US-based TV and radio news for Cubans becomes obstacle as relations improve

• http://www.theguardian.com

"Welcome, welcome to 1800 Online!" says presenter Lizandra Díaz Blanco at the start of Radio Martí's popular interview and call-in show 1800 Online. A few clicks away, TV Martí streams live from the network's website, with a daily diet of news, comedy and Major League Baseball games – all of it in Spanish, and all directed at an audience in Cuba.

After more than half a century of mutual enmity and distrust, Cuba and the United States are poised finally to restore full diplomatic relations. Foreign ministers Bruno Rodríguez and John Kerry will meet in Washington on Monday to mark the reopening of Cuba's embassy to the United States. The Cuban flag will once more hang in the lobby of the State Department.

"We are in the front seat of a very important moment in history," said Carlos García Pérez, director of Martí Noticias, in April, when he addressed the Broadcasting Board of Governors, which oversees all US-funded international news. "More than ever the Martís need to provide Cuba free flow of information so that our audience can make informed decisions as to their future."

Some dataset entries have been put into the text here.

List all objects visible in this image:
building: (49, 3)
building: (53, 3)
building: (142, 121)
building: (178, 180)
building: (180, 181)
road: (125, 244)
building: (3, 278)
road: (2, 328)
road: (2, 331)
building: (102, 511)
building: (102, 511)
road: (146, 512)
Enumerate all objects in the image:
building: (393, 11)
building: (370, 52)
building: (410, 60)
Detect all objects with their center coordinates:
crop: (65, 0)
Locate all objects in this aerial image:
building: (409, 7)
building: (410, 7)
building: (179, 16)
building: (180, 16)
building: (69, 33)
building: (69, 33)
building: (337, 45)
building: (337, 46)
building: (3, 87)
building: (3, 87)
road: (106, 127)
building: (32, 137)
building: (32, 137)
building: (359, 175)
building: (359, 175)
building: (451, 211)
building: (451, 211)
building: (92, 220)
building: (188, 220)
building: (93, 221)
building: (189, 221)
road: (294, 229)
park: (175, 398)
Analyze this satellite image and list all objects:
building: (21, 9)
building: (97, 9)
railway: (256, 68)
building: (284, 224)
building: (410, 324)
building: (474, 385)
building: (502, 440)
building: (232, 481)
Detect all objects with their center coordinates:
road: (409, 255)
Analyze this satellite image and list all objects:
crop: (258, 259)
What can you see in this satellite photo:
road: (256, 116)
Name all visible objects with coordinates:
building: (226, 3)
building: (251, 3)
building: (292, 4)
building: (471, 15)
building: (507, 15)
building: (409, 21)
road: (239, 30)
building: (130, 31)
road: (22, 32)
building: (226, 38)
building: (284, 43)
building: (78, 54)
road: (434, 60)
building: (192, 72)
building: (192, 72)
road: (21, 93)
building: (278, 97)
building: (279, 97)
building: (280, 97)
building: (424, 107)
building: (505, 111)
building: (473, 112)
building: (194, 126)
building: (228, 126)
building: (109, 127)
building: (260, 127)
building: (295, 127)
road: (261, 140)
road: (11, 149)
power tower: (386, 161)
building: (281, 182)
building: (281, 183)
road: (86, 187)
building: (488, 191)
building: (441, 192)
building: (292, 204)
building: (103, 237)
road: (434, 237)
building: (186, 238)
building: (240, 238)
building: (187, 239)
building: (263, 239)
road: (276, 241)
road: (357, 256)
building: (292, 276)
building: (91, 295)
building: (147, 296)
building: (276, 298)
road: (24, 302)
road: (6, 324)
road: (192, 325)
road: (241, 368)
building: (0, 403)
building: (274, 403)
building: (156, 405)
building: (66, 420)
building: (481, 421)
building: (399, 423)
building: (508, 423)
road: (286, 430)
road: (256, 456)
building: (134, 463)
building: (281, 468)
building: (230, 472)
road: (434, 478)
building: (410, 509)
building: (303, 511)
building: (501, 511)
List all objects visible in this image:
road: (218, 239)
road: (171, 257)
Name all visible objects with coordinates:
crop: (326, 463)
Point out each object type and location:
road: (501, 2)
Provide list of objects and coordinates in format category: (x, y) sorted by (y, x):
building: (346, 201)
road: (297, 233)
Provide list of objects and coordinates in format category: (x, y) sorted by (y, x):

But several obstacles remain in the path to fully normalized relations: a broad economic and travel embargo is still in place, and president Raúl Castro has called again and again for the return to Cuban sovereignty of the US naval base at Guantánamo Bay.

He has also repeatedly insisted that the US close down Radio and TV Martí.

And as relations improve, the stations – which have cost Congress more than $700m during the last three decades – are under pressure to show they are truly effective at providing Cubans with access to a free press.